MikeJones said:
Guess you've never heard about the "frozen envelope" in the eighties and the #1 pick to, conveniently enough, the team that had just been taken over two weeks earlier by the NBA's biggest superstar of all time...
Just because it's on TV doesn't mean the fix wouldn't be in. The NBA does it regularly. I wonder how Cleveland just happened to get the #1 pick when hometown hero Lebron was coming up, hmm?
I don’t follow basketball so I don’t know that story, sorry.
As for lottery on TV being fixed, yes it‘s still possible but it’s not that easy and sure.
In this case on TV we could see that all the 48 balls had the right property.
We could also see if some teams’ balls come out all at first.
And if they wanted, they could make the lottery in a way that’s very difficult to think it’s fixed.
Just think about throwing 48 balls with the same colour in a big basket that can mechanically mix them. Then give someone a long shoveler, he mixes again with it and then picks up a ball. They are going to fix it? Good luck!
HockeyCritter said:
From a purely statistical standpoint, the chances would remain the same if you removed a “dead†ball if it were selected. However, the probability changes.

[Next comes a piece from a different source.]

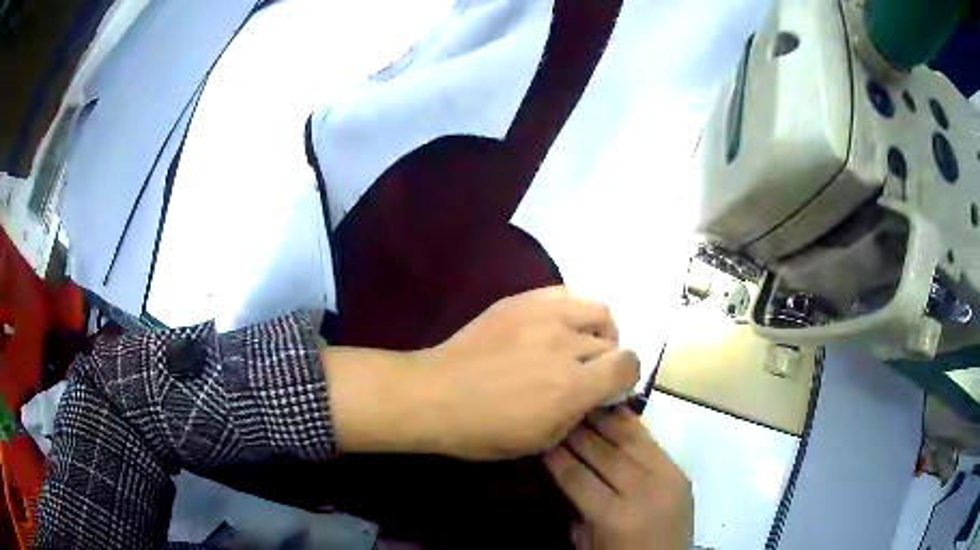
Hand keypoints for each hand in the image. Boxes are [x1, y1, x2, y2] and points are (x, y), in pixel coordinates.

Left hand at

Same chances because of same (sum of) probability.
ronald26 said:
Insightfull. Please elaborate.
Yes they do have to remove them, as the sample, if you even understand statistics, would be invalid.
No, they don’t.
Let’s elaborate….
Suppose the Rangers with one of their 3 balls (3/48) are picked first.
Now consider another team, for example Columbus (3 balls as well).
-1st scenario-
For the second drawing, if you take out the two left NYR (dead)balls, Columbus has 3/45 to be picked second. 3/45=0.06666 -->
6,666%.
-2nd scenario-
Now reconsider the second drawing without taking away NYR dead balls: 47 balls are still in the basket. That gives Columbus a 3/47 probability to be picked straight away.
BUT that’s not all, you have to add Columbus’ chances resulting from the eventuality that one of the two dead balls is picked instead, so that the second drawing has to be repeated. There are 2/47 chances that a dead ball is the one picked in the second drawing. In the consequent repetition, 46 balls are left and Columbus has 3/46 chances to see one of their balls picked.
So that means Columbus has (2/47)X(3/46) more chances to be picked second.
Again, it’s not all. In the first repetition (2/47 to be taken) there is the remote eventuality (1/46) that the one NYR left ball is picked. If that’s the case, a second repetition is taken with 45 balls left and this time Columbus has 3/45 chances to see one of their balls picked.
That means Columbus has (2/47)X(1/46)X(3/45) more chances to be picked second.
Now add together all the possibilities Columbus has to be picked second:
3/47 + (2/47)X(3/46) + (2/47)X(1/46)X(3/45)=
= 0.06383 + 0.00277 + 0.00006 = 0.06666 -->
6.666%
Insight-full?